There's also a tutorial video if you're having trouble. This is my very first attempt, shot in my office against a blank wall with the window blinds open and fluorescent overhead lighting.


Hey, I can play ball with that! I'm figuring with that kind of a gourd, though, I'm gonna have to be a power forward. Usually I play as a shooting guard because I can't be bothered to play defense, rebound or learn the post controls.

Let's add something I lack.


Look, Ma, I'm Chuck Liddell!

NBA 2K15's face-scanning was a crapshoot. I'm sure it worked for others. It also did not work at all for me or many others. After I the posted video of my frustration, I got approximately 7,256 tweets and comments telling me the brick wall background in my living room was the problem. Well, the device taking the image was either a PlayStation Camera or Kinect 2.0 plugged into a console. I don't play video games in a professional photography studio, and an app should probably accommodate that lifestyle choice.

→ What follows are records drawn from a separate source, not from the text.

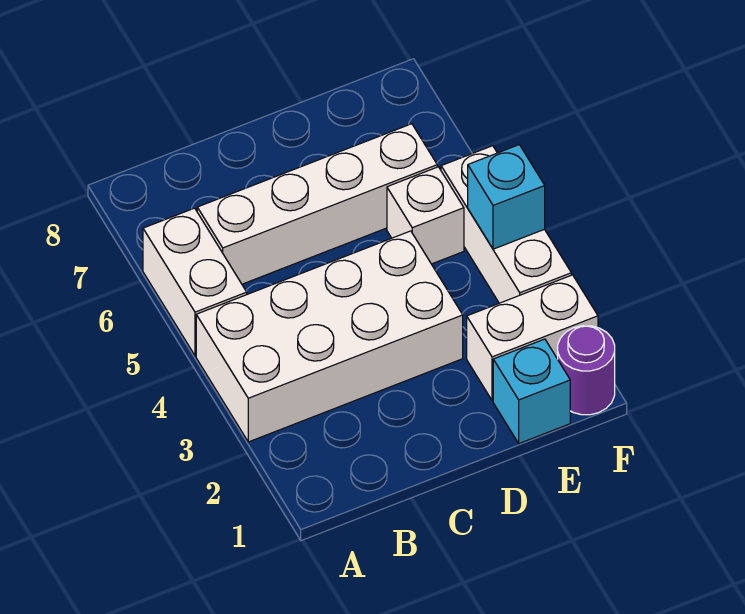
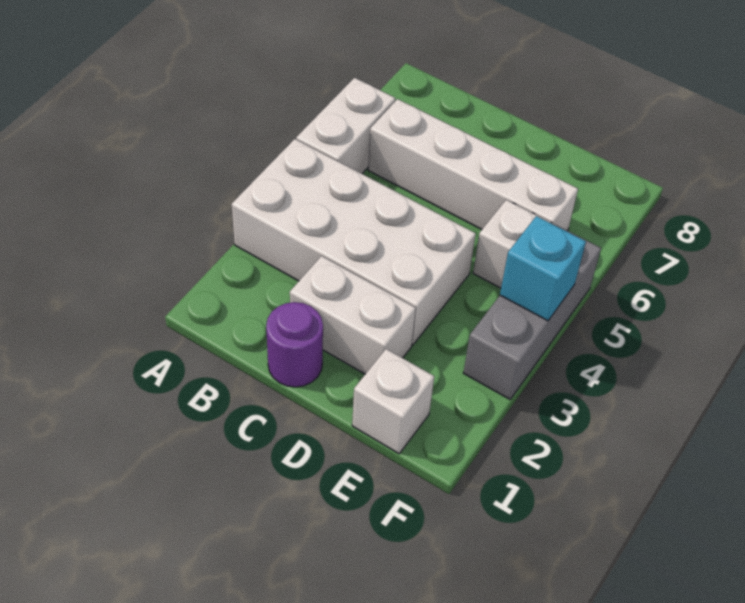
cyan 1x1 brick [493,339,570,443] -> white 1x1 brick [352,349,434,454]
white 1x2 brick [467,275,598,401] -> white 1x2 brick moved to [290,256,416,374]
purple 1x1 round brick [558,326,615,415] -> purple 1x1 round brick moved to [266,302,323,387]
white 1x3 brick [441,146,571,303] -> grey 1x3 brick [463,224,601,399]

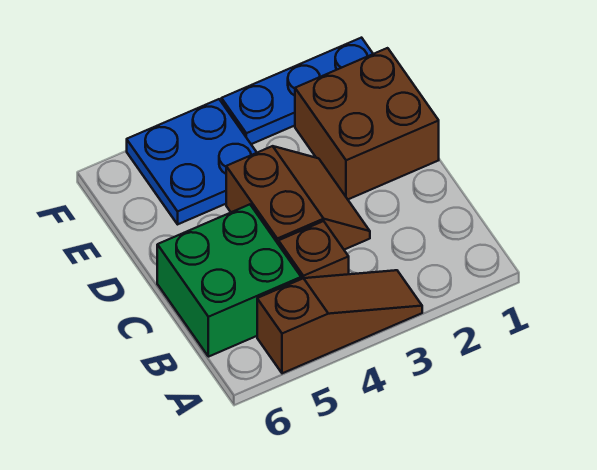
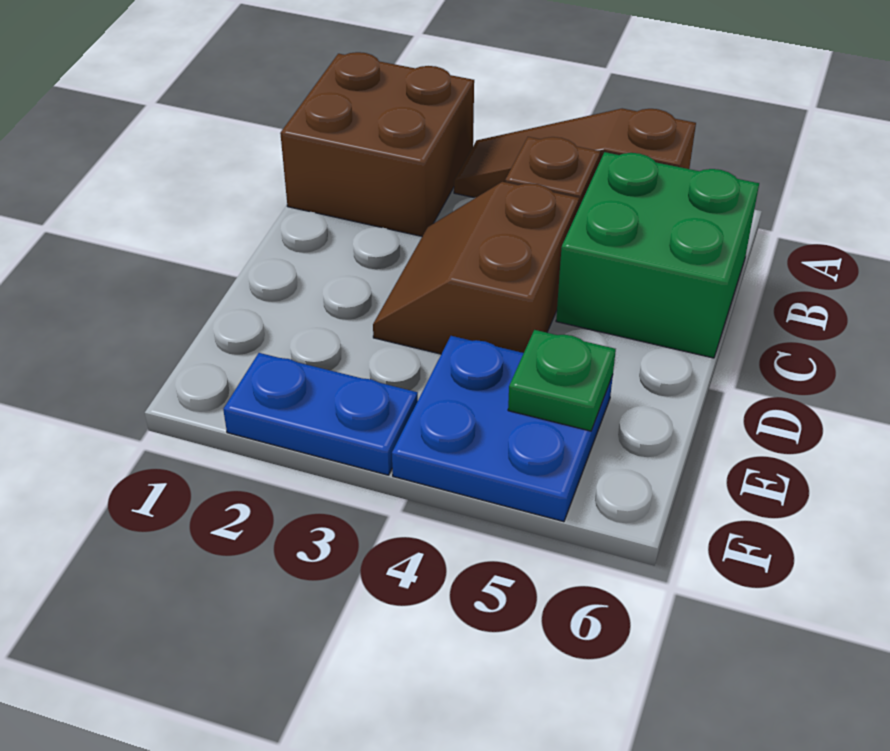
brown 2x2 brick [295,48,439,199] -> brown 2x2 brick moved to [280,52,474,236]
none -> green 1x1 plate [508,330,616,431]
blue 1x3 plate [221,38,373,144] -> blue 1x2 plate [223,353,418,475]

EA Sports smartly took this out of their game itself, put it on a companion app that people can carry anywhere (even outside, for the best lighting possible) and the results seem to be a lot better and certainly less of a headache.

But just for the hell of it, I took another scan with myself lined up against the brick wall.


OK, that did not go as well. But I opened my eyes wide midway through the first face scan, so that's on me. Once you get the full frontal scan, by all means hold that face. The app will ask you to slowly turn your head right and then left, with your device vibrating to let you know when to turn so that you don't have to look at the screen.

I'm happy with how this went the first time and I'm gonna stick with that. After you do the scan, it'll take between four and seven minutes to upload to the NBA Live servers. In the app itself, you can modify biographical details and choose a last name for announcers to say in the game.

NBA Live 16's demo is available today for PlayStation 4 and Xbox One, so this creation already is playable within the new Live Pro-Am multiplayer mode preview. For more, see my talk with the game's executive producer and senior designer from August. NBA Live 16 launches on Sept. 29 for PlayStation 4 and Xbox One.